CEO Randall Stephenson had publicly mentioned a likely price increase, and has also spoken about refining the bundle packages to increase their relevance to consumers. The changes come as the company’s WarnerMedia entertainment unit is in the process of formulating its direct-to-consumer subscription service, due out in beta by the end of 2019.
Shares in AT&T have gained a shade less than 1% today and entered the final hour of trading at $30.21 a share.

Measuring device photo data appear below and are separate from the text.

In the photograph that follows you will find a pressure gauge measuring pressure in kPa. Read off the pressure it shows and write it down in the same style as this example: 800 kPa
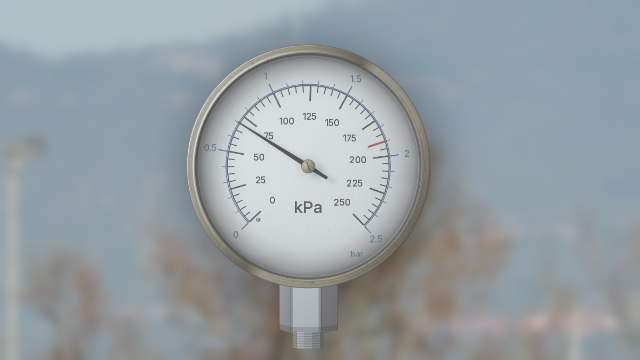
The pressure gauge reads 70 kPa
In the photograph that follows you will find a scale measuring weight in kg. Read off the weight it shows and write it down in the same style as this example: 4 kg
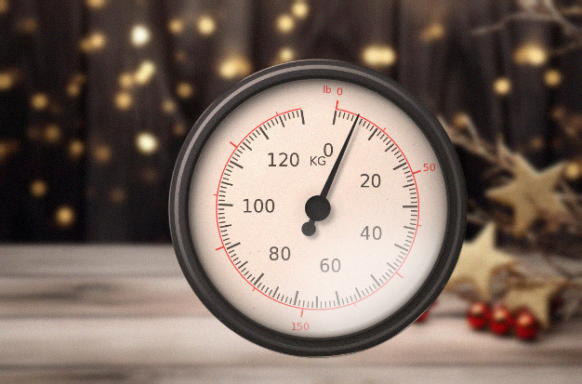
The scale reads 5 kg
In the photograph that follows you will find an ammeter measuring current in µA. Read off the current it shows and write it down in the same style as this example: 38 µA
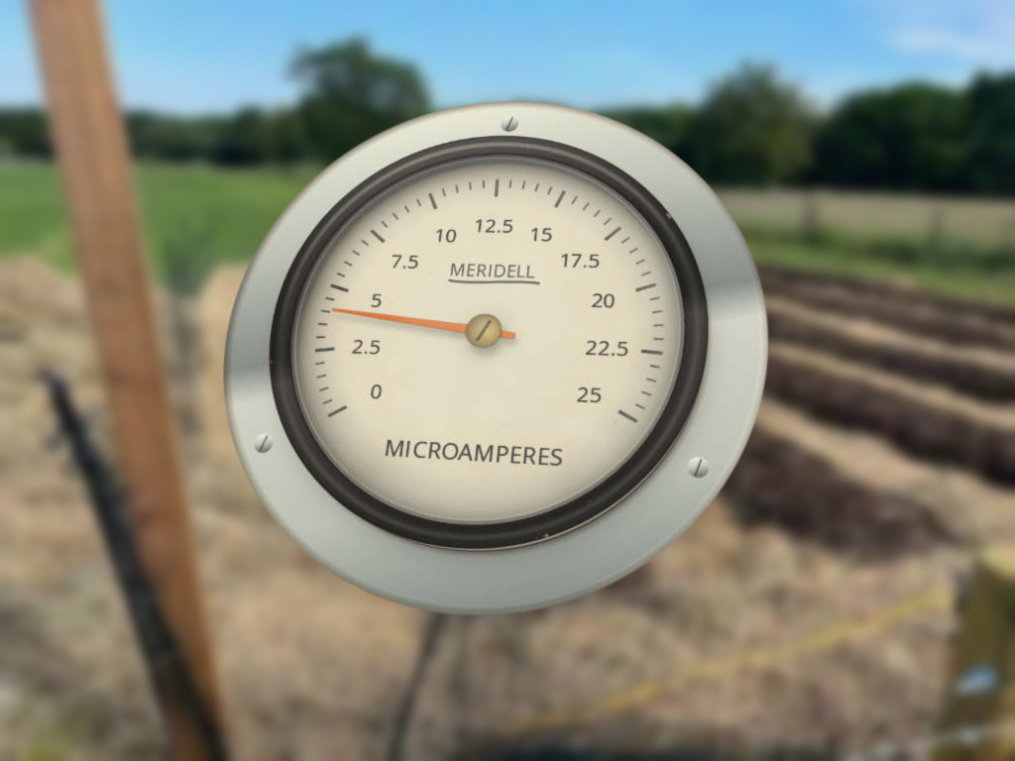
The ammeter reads 4 µA
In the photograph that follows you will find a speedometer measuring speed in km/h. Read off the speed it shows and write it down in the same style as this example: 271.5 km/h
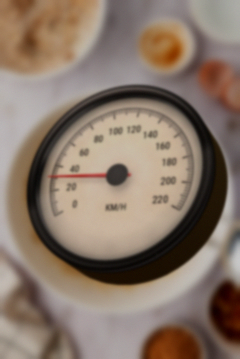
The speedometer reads 30 km/h
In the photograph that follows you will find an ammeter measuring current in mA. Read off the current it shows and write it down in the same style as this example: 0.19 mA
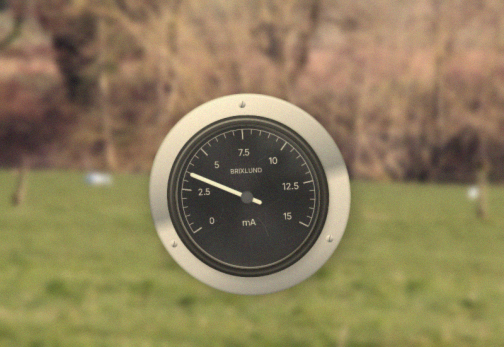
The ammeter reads 3.5 mA
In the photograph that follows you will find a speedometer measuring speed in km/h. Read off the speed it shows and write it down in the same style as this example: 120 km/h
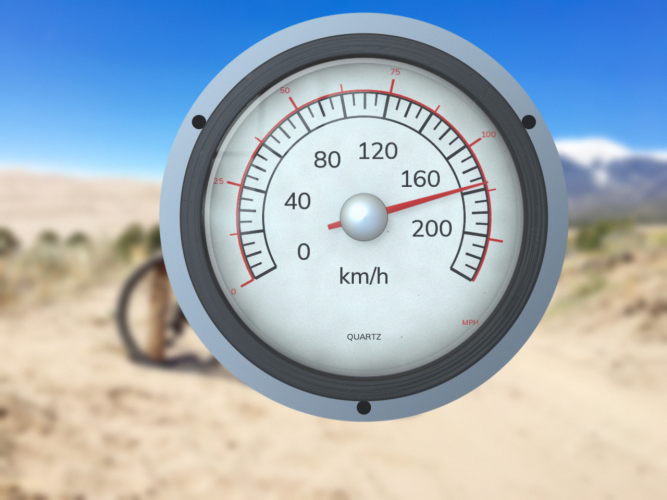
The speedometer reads 177.5 km/h
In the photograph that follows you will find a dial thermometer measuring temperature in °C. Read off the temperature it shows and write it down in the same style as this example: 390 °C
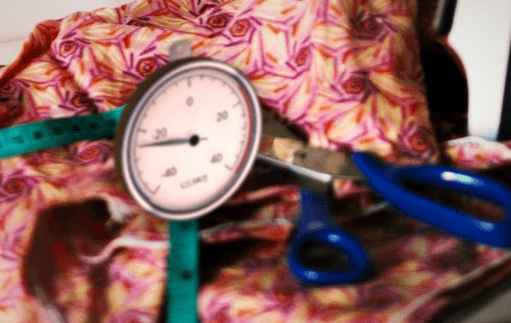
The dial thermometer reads -24 °C
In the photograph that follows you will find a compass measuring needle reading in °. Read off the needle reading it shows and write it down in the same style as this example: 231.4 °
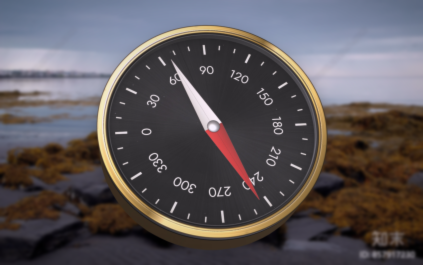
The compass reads 245 °
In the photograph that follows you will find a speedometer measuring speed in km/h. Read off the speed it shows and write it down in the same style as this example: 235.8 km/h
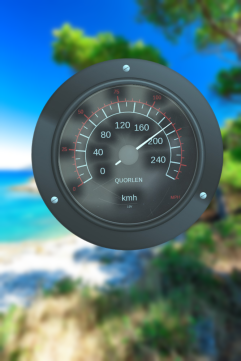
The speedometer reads 190 km/h
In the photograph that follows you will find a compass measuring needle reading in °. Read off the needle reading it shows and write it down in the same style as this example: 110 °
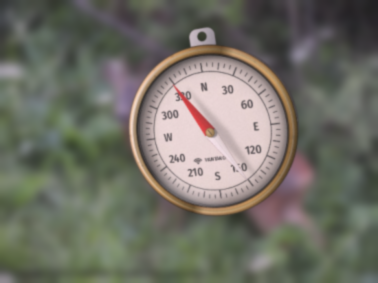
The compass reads 330 °
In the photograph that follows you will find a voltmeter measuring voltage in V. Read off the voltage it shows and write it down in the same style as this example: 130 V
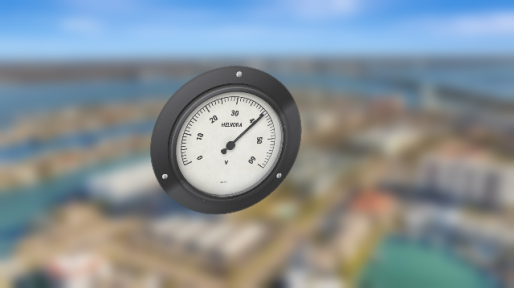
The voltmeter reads 40 V
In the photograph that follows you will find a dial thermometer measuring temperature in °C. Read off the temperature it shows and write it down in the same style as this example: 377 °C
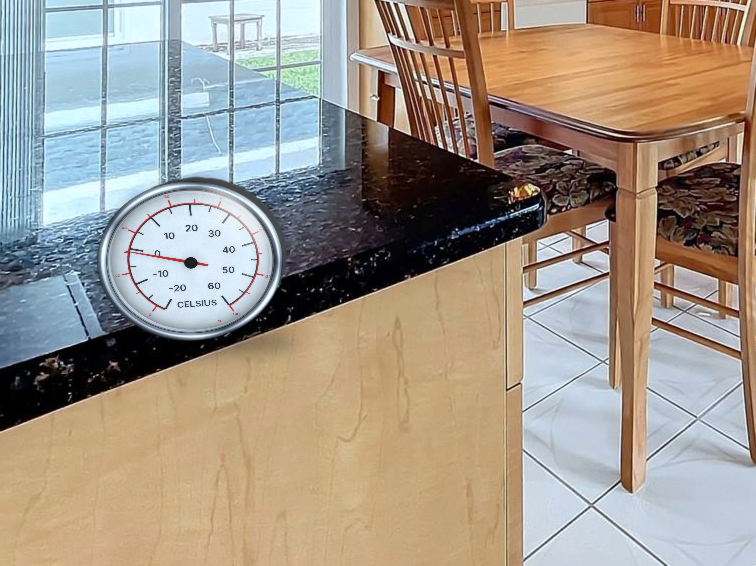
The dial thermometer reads 0 °C
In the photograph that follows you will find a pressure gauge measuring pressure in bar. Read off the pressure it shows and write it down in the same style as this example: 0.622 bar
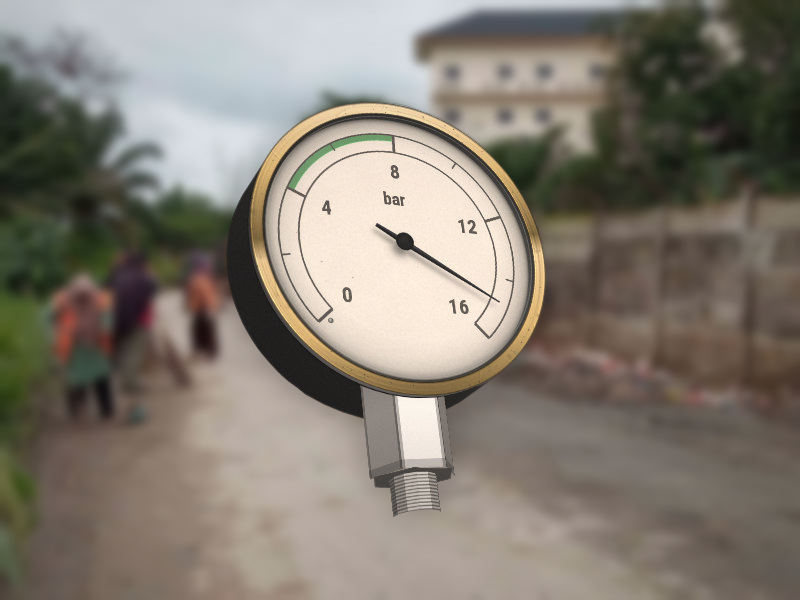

Wall Street analysts pounced on the news. John Hodulik of UBS wrote in a note to clients that the moves show that relations between distributors and programmers are becoming “increasingly contentious as distributors focus on profitability.” He estimates subscriber losses at DirecTV Now will increase to 822,000 fiscal 2019, but profitability in the Entertainment unit of AT&T where DirecTV is housed, will increase due to lower programming costs. Viacom, Hodulik maintains, is the much bigger loser in the scenario.
Rich Greenfield, an analyst with BTIG, takes a dimmer view of AT&T’s fortunes. “While the new pricing will certainly help DirecTV Now move toward gross margin profitability,” he wrote in a blog post, “it does appear to make its vMVPD service far less compelling to consumers, with both of its direct competitors cheaper (YouTube TV at $40 and Hulu Live at $45).”
Cord Cutters News had the first report about AT&T’s streaming changes.